(Design files in plain text)
————————

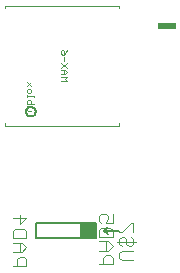
<source format=gbo>
G75*
%MOIN*%
%OFA0B0*%
%FSLAX25Y25*%
%IPPOS*%
%LPD*%
%AMOC8*
5,1,8,0,0,1.08239X$1,22.5*
%
%ADD10R,0.05906X0.02362*%
%ADD11C,0.00500*%
%ADD12C,0.00394*%
%ADD13C,0.00200*%
%ADD14C,0.00400*%
D10*
X0130073Y0152006D03*
D11*
X0083093Y0123449D02*
X0083095Y0123528D01*
X0083101Y0123607D01*
X0083111Y0123686D01*
X0083124Y0123763D01*
X0083142Y0123841D01*
X0083164Y0123917D01*
X0083189Y0123992D01*
X0083218Y0124065D01*
X0083250Y0124138D01*
X0083286Y0124208D01*
X0083326Y0124277D01*
X0083369Y0124343D01*
X0083415Y0124407D01*
X0083464Y0124469D01*
X0083517Y0124528D01*
X0083572Y0124585D01*
X0083630Y0124639D01*
X0083691Y0124690D01*
X0083754Y0124738D01*
X0083819Y0124782D01*
X0083887Y0124823D01*
X0083956Y0124861D01*
X0084027Y0124896D01*
X0084100Y0124926D01*
X0084175Y0124953D01*
X0084250Y0124977D01*
X0084327Y0124996D01*
X0084404Y0125012D01*
X0084483Y0125024D01*
X0084561Y0125032D01*
X0084640Y0125036D01*
X0084720Y0125036D01*
X0084799Y0125032D01*
X0084877Y0125024D01*
X0084956Y0125012D01*
X0085033Y0124996D01*
X0085110Y0124977D01*
X0085185Y0124953D01*
X0085260Y0124926D01*
X0085333Y0124896D01*
X0085404Y0124861D01*
X0085474Y0124823D01*
X0085541Y0124782D01*
X0085606Y0124738D01*
X0085669Y0124690D01*
X0085730Y0124639D01*
X0085788Y0124585D01*
X0085843Y0124528D01*
X0085896Y0124469D01*
X0085945Y0124407D01*
X0085991Y0124343D01*
X0086034Y0124277D01*
X0086074Y0124208D01*
X0086110Y0124138D01*
X0086142Y0124065D01*
X0086171Y0123992D01*
X0086196Y0123917D01*
X0086218Y0123841D01*
X0086236Y0123763D01*
X0086249Y0123686D01*
X0086259Y0123607D01*
X0086265Y0123528D01*
X0086267Y0123449D01*
X0086265Y0123370D01*
X0086259Y0123291D01*
X0086249Y0123212D01*
X0086236Y0123135D01*
X0086218Y0123057D01*
X0086196Y0122981D01*
X0086171Y0122906D01*
X0086142Y0122833D01*
X0086110Y0122760D01*
X0086074Y0122690D01*
X0086034Y0122621D01*
X0085991Y0122555D01*
X0085945Y0122491D01*
X0085896Y0122429D01*
X0085843Y0122370D01*
X0085788Y0122313D01*
X0085730Y0122259D01*
X0085669Y0122208D01*
X0085606Y0122160D01*
X0085541Y0122116D01*
X0085473Y0122075D01*
X0085404Y0122037D01*
X0085333Y0122002D01*
X0085260Y0121972D01*
X0085185Y0121945D01*
X0085110Y0121921D01*
X0085033Y0121902D01*
X0084956Y0121886D01*
X0084877Y0121874D01*
X0084799Y0121866D01*
X0084720Y0121862D01*
X0084640Y0121862D01*
X0084561Y0121866D01*
X0084483Y0121874D01*
X0084404Y0121886D01*
X0084327Y0121902D01*
X0084250Y0121921D01*
X0084175Y0121945D01*
X0084100Y0121972D01*
X0084027Y0122002D01*
X0083956Y0122037D01*
X0083886Y0122075D01*
X0083819Y0122116D01*
X0083754Y0122160D01*
X0083691Y0122208D01*
X0083630Y0122259D01*
X0083572Y0122313D01*
X0083517Y0122370D01*
X0083464Y0122429D01*
X0083415Y0122491D01*
X0083369Y0122555D01*
X0083326Y0122621D01*
X0083286Y0122690D01*
X0083250Y0122760D01*
X0083218Y0122833D01*
X0083189Y0122906D01*
X0083164Y0122981D01*
X0083142Y0123057D01*
X0083124Y0123135D01*
X0083111Y0123212D01*
X0083101Y0123291D01*
X0083095Y0123370D01*
X0083093Y0123449D01*
X0086500Y0086250D02*
X0086500Y0081250D01*
X0106500Y0081250D01*
X0101500Y0081250D01*
X0101500Y0086250D01*
X0106500Y0086250D01*
X0106500Y0081250D01*
X0106500Y0086250D01*
X0086500Y0086250D01*
X0101500Y0085967D02*
X0106500Y0085967D01*
X0106500Y0085469D02*
X0101500Y0085469D01*
X0101500Y0084970D02*
X0106500Y0084970D01*
X0106500Y0084472D02*
X0101500Y0084472D01*
X0101500Y0083973D02*
X0106500Y0083973D01*
X0106500Y0083475D02*
X0101500Y0083475D01*
X0101500Y0082976D02*
X0106500Y0082976D01*
X0106500Y0082478D02*
X0101500Y0082478D01*
X0101500Y0081979D02*
X0106500Y0081979D01*
X0106500Y0081481D02*
X0101500Y0081481D01*
X0109000Y0083750D02*
X0110250Y0082500D01*
X0109000Y0083750D02*
X0110250Y0085000D01*
X0109000Y0083750D02*
X0114000Y0083750D01*
D12*
X0114207Y0118724D02*
X0076018Y0118724D01*
X0076018Y0119709D01*
X0114207Y0119709D02*
X0114207Y0118724D01*
X0114207Y0157898D02*
X0114207Y0158488D01*
X0076018Y0158488D01*
X0076018Y0157898D01*
D13*
X0094622Y0143529D02*
X0094989Y0143896D01*
X0095356Y0143896D01*
X0095723Y0143529D01*
X0095723Y0142428D01*
X0094989Y0142428D01*
X0094622Y0142795D01*
X0094622Y0143529D01*
X0095723Y0142428D02*
X0096457Y0143162D01*
X0096824Y0143896D01*
X0095723Y0141686D02*
X0095723Y0140218D01*
X0096824Y0139476D02*
X0094622Y0138008D01*
X0094622Y0137266D02*
X0096090Y0137266D01*
X0096824Y0136532D01*
X0096090Y0135798D01*
X0094622Y0135798D01*
X0094622Y0135056D02*
X0096824Y0135056D01*
X0096090Y0134322D01*
X0096824Y0133588D01*
X0094622Y0133588D01*
X0095723Y0135798D02*
X0095723Y0137266D01*
X0096824Y0138008D02*
X0094622Y0139476D01*
X0084869Y0133316D02*
X0083402Y0131849D01*
X0083769Y0131107D02*
X0084503Y0131107D01*
X0084869Y0130740D01*
X0084869Y0130006D01*
X0084503Y0129639D01*
X0083769Y0129639D01*
X0083402Y0130006D01*
X0083402Y0130740D01*
X0083769Y0131107D01*
X0084869Y0131849D02*
X0083402Y0133316D01*
X0083402Y0128899D02*
X0083402Y0128165D01*
X0083402Y0128532D02*
X0085603Y0128532D01*
X0085603Y0128165D01*
X0084503Y0127423D02*
X0084869Y0127056D01*
X0084869Y0125956D01*
X0085603Y0125956D02*
X0083402Y0125956D01*
X0083402Y0127056D01*
X0083769Y0127423D01*
X0084503Y0127423D01*
X0084869Y0125214D02*
X0083402Y0125214D01*
X0083402Y0124113D01*
X0083769Y0123746D01*
X0084869Y0123746D01*
D14*
X0083204Y0072001D02*
X0078600Y0072001D01*
X0080134Y0072001D02*
X0080134Y0074303D01*
X0080902Y0075070D01*
X0082436Y0075070D01*
X0083204Y0074303D01*
X0083204Y0072001D01*
X0081669Y0076605D02*
X0078600Y0076605D01*
X0080902Y0076605D02*
X0080902Y0079674D01*
X0081669Y0079674D02*
X0078600Y0079674D01*
X0078600Y0081209D02*
X0078600Y0083511D01*
X0079367Y0084278D01*
X0082436Y0084278D01*
X0083204Y0083511D01*
X0083204Y0081209D01*
X0078600Y0081209D01*
X0081669Y0079674D02*
X0083204Y0078140D01*
X0081669Y0076605D01*
X0080902Y0085813D02*
X0080902Y0088882D01*
X0078600Y0088115D02*
X0083204Y0088115D01*
X0080902Y0085813D01*
X0107300Y0087062D02*
X0108068Y0086295D01*
X0107300Y0087062D02*
X0107300Y0088597D01*
X0108068Y0089364D01*
X0109602Y0089364D01*
X0110370Y0088597D01*
X0110370Y0087829D01*
X0109602Y0086295D01*
X0111904Y0086295D01*
X0111904Y0089364D01*
X0111137Y0084760D02*
X0108068Y0084760D01*
X0107300Y0083993D01*
X0107300Y0081691D01*
X0111904Y0081691D01*
X0111904Y0083993D01*
X0111137Y0084760D01*
X0114200Y0083158D02*
X0114967Y0083158D01*
X0118037Y0086227D01*
X0118804Y0086227D01*
X0118804Y0083158D01*
X0118037Y0081623D02*
X0118804Y0080856D01*
X0118804Y0079321D01*
X0118037Y0078554D01*
X0117269Y0078554D01*
X0116502Y0079321D01*
X0116502Y0080856D01*
X0115735Y0081623D01*
X0114967Y0081623D01*
X0114200Y0080856D01*
X0114200Y0079321D01*
X0114967Y0078554D01*
X0114967Y0077019D02*
X0118804Y0077019D01*
X0118804Y0073950D02*
X0114967Y0073950D01*
X0114200Y0074717D01*
X0114200Y0076252D01*
X0114967Y0077019D01*
X0111904Y0078622D02*
X0110370Y0080156D01*
X0107300Y0080156D01*
X0109602Y0080156D02*
X0109602Y0077087D01*
X0110370Y0077087D02*
X0111904Y0078622D01*
X0113433Y0080089D02*
X0119571Y0080089D01*
X0111904Y0074785D02*
X0111137Y0075552D01*
X0109602Y0075552D01*
X0108835Y0074785D01*
X0108835Y0072483D01*
X0107300Y0072483D02*
X0111904Y0072483D01*
X0111904Y0074785D01*
X0110370Y0077087D02*
X0107300Y0077087D01*
M02*

</source>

————————

Output only the lines from the start of the data through the line that holds "X0083101Y0123607D01*". Keep them exact and leave the pictures out.

Result of this task —
<source format=gbo>
G75*
%MOIN*%
%OFA0B0*%
%FSLAX25Y25*%
%IPPOS*%
%LPD*%
%AMOC8*
5,1,8,0,0,1.08239X$1,22.5*
%
%ADD10R,0.05906X0.02362*%
%ADD11C,0.00500*%
%ADD12C,0.00394*%
%ADD13C,0.00200*%
%ADD14C,0.00400*%
D10*
X0130073Y0152006D03*
D11*
X0083093Y0123449D02*
X0083095Y0123528D01*
X0083101Y0123607D01*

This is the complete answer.